A las tropas enviadas por el Elíseo, aprobadas por el Consejo de Seguridad de las Naciones Unidas, se unían las de la Unión Africana y las de la Unión Europea. Una década después, las organizaciones se han vinculado con Al Qaeda y con el Estado Islámico, operan en el norte y centro del país, y la francesa Operación Barkhane se ha visto forzada a abandonar Mali tras otros dos alzamientos contra los sucesivos ejecutivos. Prácticamente a la vez de su retirada, a finales de julio, miembros del Grupo de Apoyo al Islam y los Musulmanes (JNIM), aliado con Al Qaeda, atentaban con coches bomba contra la base militar más importante del país, residencia del presidente y situada a 15 kilómetros de la capital. Días después, Abou Yahya, uno de sus miembros más importantes, anunciaba la perpetración de ataques a la capital. Pero en este campo de desplazados ya no atienden a la última hora de la guerra. Llevan sobreviviendo a sus consecuencias una década.
El ocultamiento estatal de los desplazados
Una bandera rusa ondea, junto a una maliense, en medio de este arrabal en el que ganado y personas comparten miseria y flaqueza. Paradójicamente, el trapo blanco, rojo y azul podría interpretarse como el mayor signo de esperanza que se vislumbra en kilómetros a la redonda. Responde al ansia por creer que la llegada de un nuevo actor al conflicto puede acabar con él y, sobre todo, con su desdicha.
“Un camión cargado de explosivos entró en nuestra comunidad y acabó con la vida de ocho familiares. Los terroristas venían de Burkina Faso”, explica Djeneba Diallo, sentada sobre un cubo bajo los plásticos en los que vive con sus seis hijos y su marido. “Si no fuese por los niños, nos habríamos quedado allí porque con nuestra huida lo perdimos todo, aquí no tenemos nada. Pero teníamos mucho miedo por lo que nos pudiera pasar”, continúa explicando, con los pies hundidos en el mismo barro sobre el que, cada noche, desde hace cuatro años, extiende una lona para dormir junto a sus seis hijos y el padre de estos. Alrededor, montañas de basura, entre las que malviven, gracias a las que sobreviven.
Mujeres y niños separan los desechos para vender el papel, el plástico, el metal.
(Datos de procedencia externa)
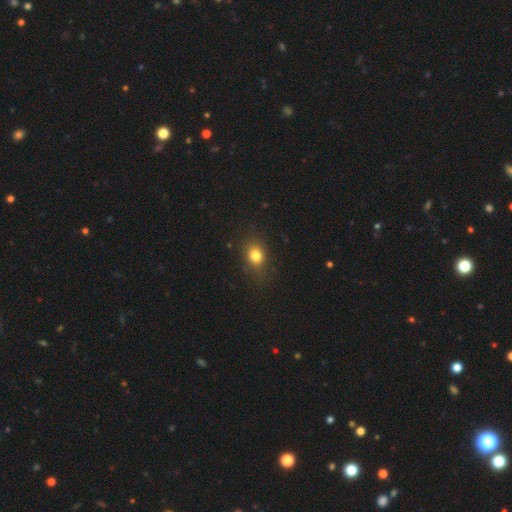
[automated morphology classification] Overall: smooth (80%). How rounded: in between (54%; round 44%). Merging: none (80%).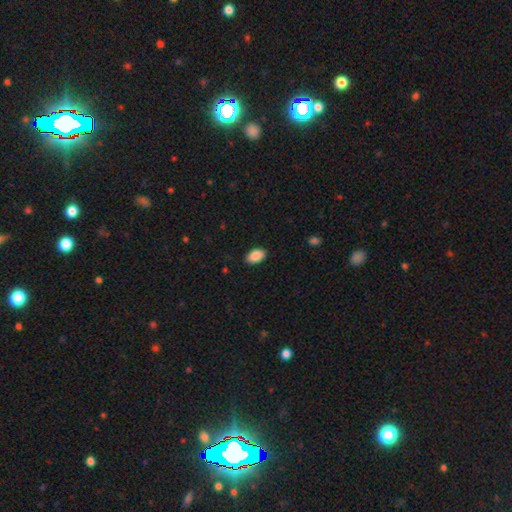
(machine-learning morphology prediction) smooth_or_featured: smooth (p=0.89) [alt: star or artifact p=0.07]
how_rounded: in between (p=0.93) [alt: round p=0.06]
merging: none (p=0.87) [alt: minor disturbance p=0.09]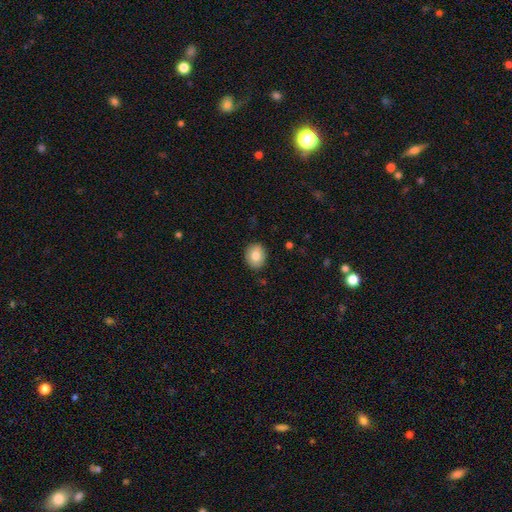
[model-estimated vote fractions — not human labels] Overall: smooth (80%). How rounded: round (62%; in between 37%). Merging: none (88%).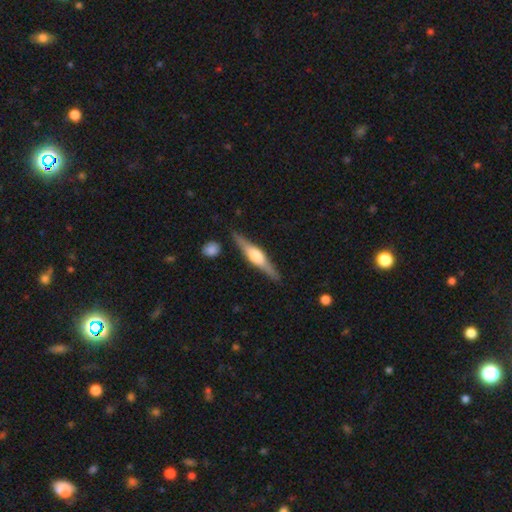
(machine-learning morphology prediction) Q: Smooth or featured?
A: featured or disk (72%); runner-up: smooth (23%)
Q: Edge-on disk?
A: yes (97%); runner-up: no (3%)
Q: Edge-on bulge?
A: rounded (83%); runner-up: boxy (14%)
Q: Merging?
A: none (87%); runner-up: minor disturbance (9%)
No falla. En los países pobres de los cinco continentes los vertederos son dinámicas urbes que acogen a sus habitantes más miserables. Allí han de competir con las moscas, los buitres, las vacas, las gallinas por un resto de comida, por un pedazo de papel, de plástico, de tela que deglutir, revender, reciclar. Son submundos con su propia normativa internacional: aquí nada se tira, ni siquiera habría adónde. Y, además, todo tiene un valor y una utilidad. Las definirán la necesidad. Como esa televisión de plasma, que cumple ahora la más noble de las funciones que este electrodoméstico pudo tener jamás: ser parte de una más de las capas con las que estas personas que lo perdieron todo huyendo de la guerra construyen su chamizo. Aquí, la clase social la determina la calidad de las lonas con las que cubren sus estructuras de palos y arcilla.
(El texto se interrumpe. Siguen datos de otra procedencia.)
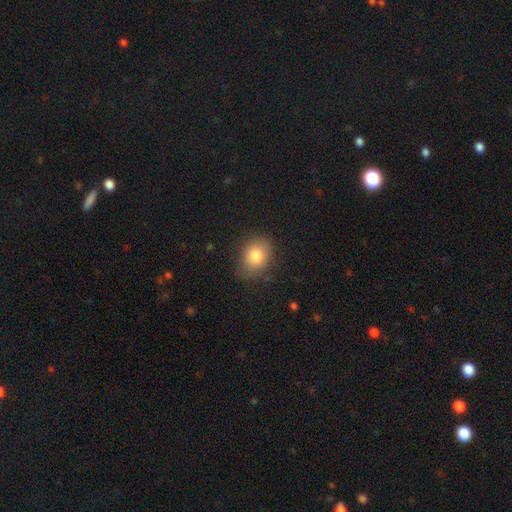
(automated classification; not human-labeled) A smooth galaxy with no disk features (82%) that is in between round and cigar-shaped (51%).

Vote fractions:
- Smooth or featured? smooth: 82% / star or artifact: 9% / featured or disk: 9%
- How rounded? in between: 51% / round: 48% / cigar-shaped: 1%
- Merging? none: 78% / minor disturbance: 17% / major disturbance: 4% / merger: 1%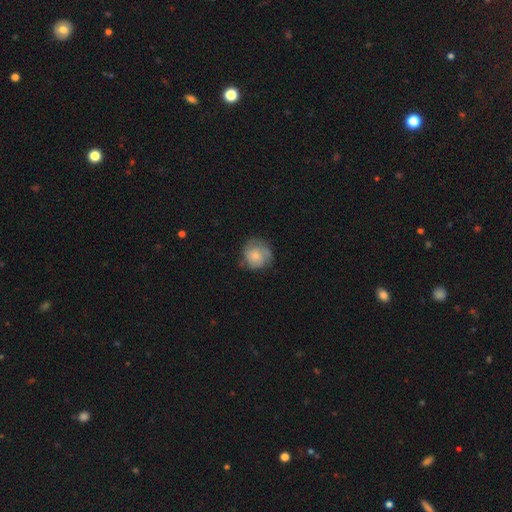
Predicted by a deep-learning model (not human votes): smooth-or-featured: smooth: 56% | featured or disk: 36% | star or artifact: 8%
  how-rounded: round: 85% | in between: 14% | cigar-shaped: 1%
  merging: none: 64% | minor disturbance: 24% | major disturbance: 10% | merger: 2%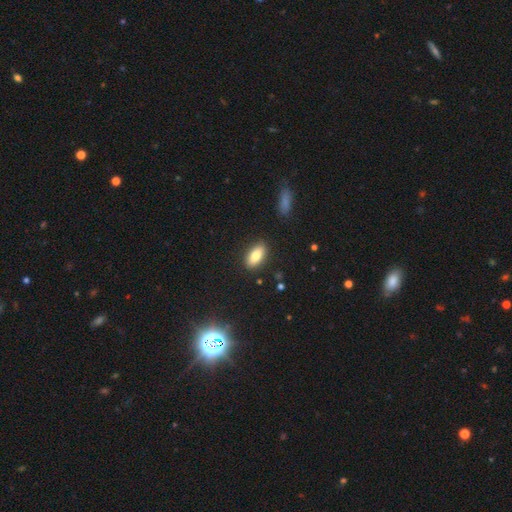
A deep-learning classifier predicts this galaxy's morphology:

“Llegaban y mataban. No sabemos quiénes eran, pero toman los pueblos, acaban con sus habitantes, se quedan con sus tierras, con su ganado, con sus pertenencias. Nosotros lo perdimos todo”, explica Fatoumata Barry, una joven de 18 años que vive, junto a su hijo, sus padres, sus hermanos y hermanas en una chabola de apenas tres metros cuadrados. Desde hace cinco años. Sin perspectiva de poder independizarse jamás. “Tienen miedo de señalar a quienes les atacaron por posibles represalias. Y porque su intención es volver a sus hogares algún día. Y de cumplir su deseo, tendrán que volver a convivir con sus agresores”, explica Moctar Cissé mientras avanza por un laberinto de tiendas. Junto a ellas, mujeres desgranan cereal, trenzan el cabello de sus hijos, hierven arroz en un cazo.
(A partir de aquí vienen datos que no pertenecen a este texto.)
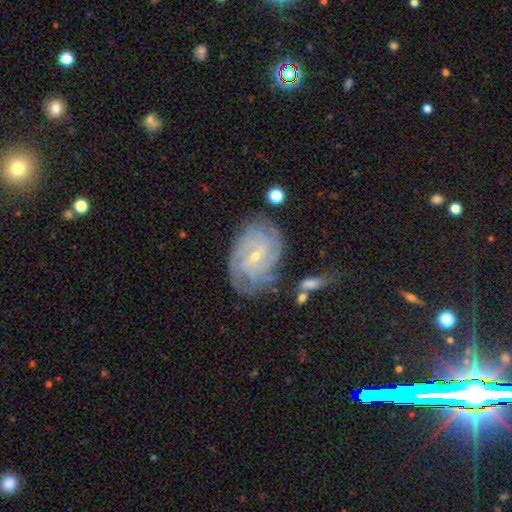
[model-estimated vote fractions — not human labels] Smooth or featured?
  - featured or disk: 82% *
  - smooth: 11%
  - star or artifact: 7%
Edge-on disk?
  - no: 96% *
  - yes: 4%
Bar?
  - no: 47% *
  - weak: 43%
  - strong: 10%
Spiral arms?
  - yes: 94% *
  - no: 6%
Spiral winding?
  - tight: 68% *
  - medium: 25%
  - loose: 7%
Spiral arm count?
  - can't tell: 34% *
  - 4: 25%
  - 3: 14%
  - 2: 11%
  - more than 4: 10%
  - 1: 6%
Bulge size?
  - small: 76% *
  - moderate: 21%
  - none: 1%
  - large: 1%
  - dominant: 1%
Merging?
  - none: 73% *
  - minor disturbance: 17%
  - major disturbance: 6%
  - merger: 3%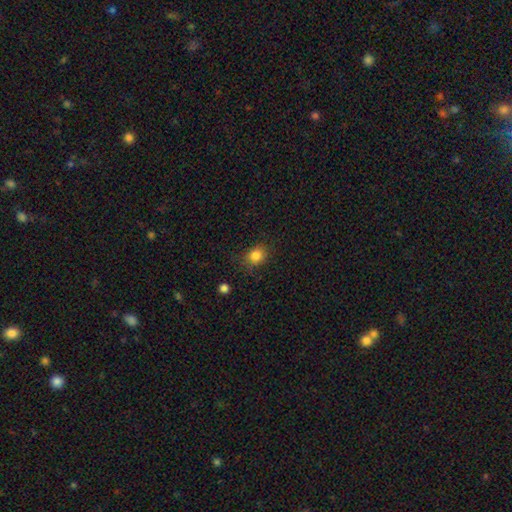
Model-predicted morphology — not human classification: A smooth galaxy with no disk features (83%) that is round (64%).

Vote fractions:
- Smooth or featured? smooth: 83% / star or artifact: 12% / featured or disk: 5%
- How rounded? round: 64% / in between: 35% / cigar-shaped: 1%
- Merging? none: 78% / minor disturbance: 16% / major disturbance: 5% / merger: 2%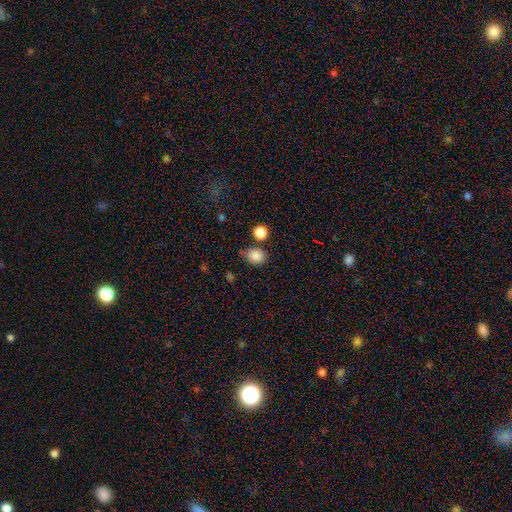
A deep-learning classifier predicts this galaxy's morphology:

“Las instituciones malienses no reconocen la existencia de campos de desplazados en Bamako, por eso les llaman ‘ciudades’ y el nombre del barrio en el que están instalados. No quieren que sea tan visible en la capital la dimensión de la guerra, por eso les obliga a permanecer a las afueras y por eso no nos deja a las ONG internacionales actuar allí, pese a que somos conscientes de la gravedad de la situación”, explica el responsable de una de esas grandes entidades dedicadas a combatir la malnutrición, la falta de agua potable y las condiciones insalubres en el interior del país. El hombre lo hace en un encuentro informal y bajo el anonimato para evitar perjudicar el trabajo de la organización para la que trabaja. El Gobierno de transición, resultante de un tercer golpe de Estado en diez años, ha expulsado del país a los equipos de la televisión pública France 24 y Radio France International, así como al portavoz de la misión de las Naciones Unidas MINUSMA. Cualquier crítica a su política puede ser interpretada como injerencia.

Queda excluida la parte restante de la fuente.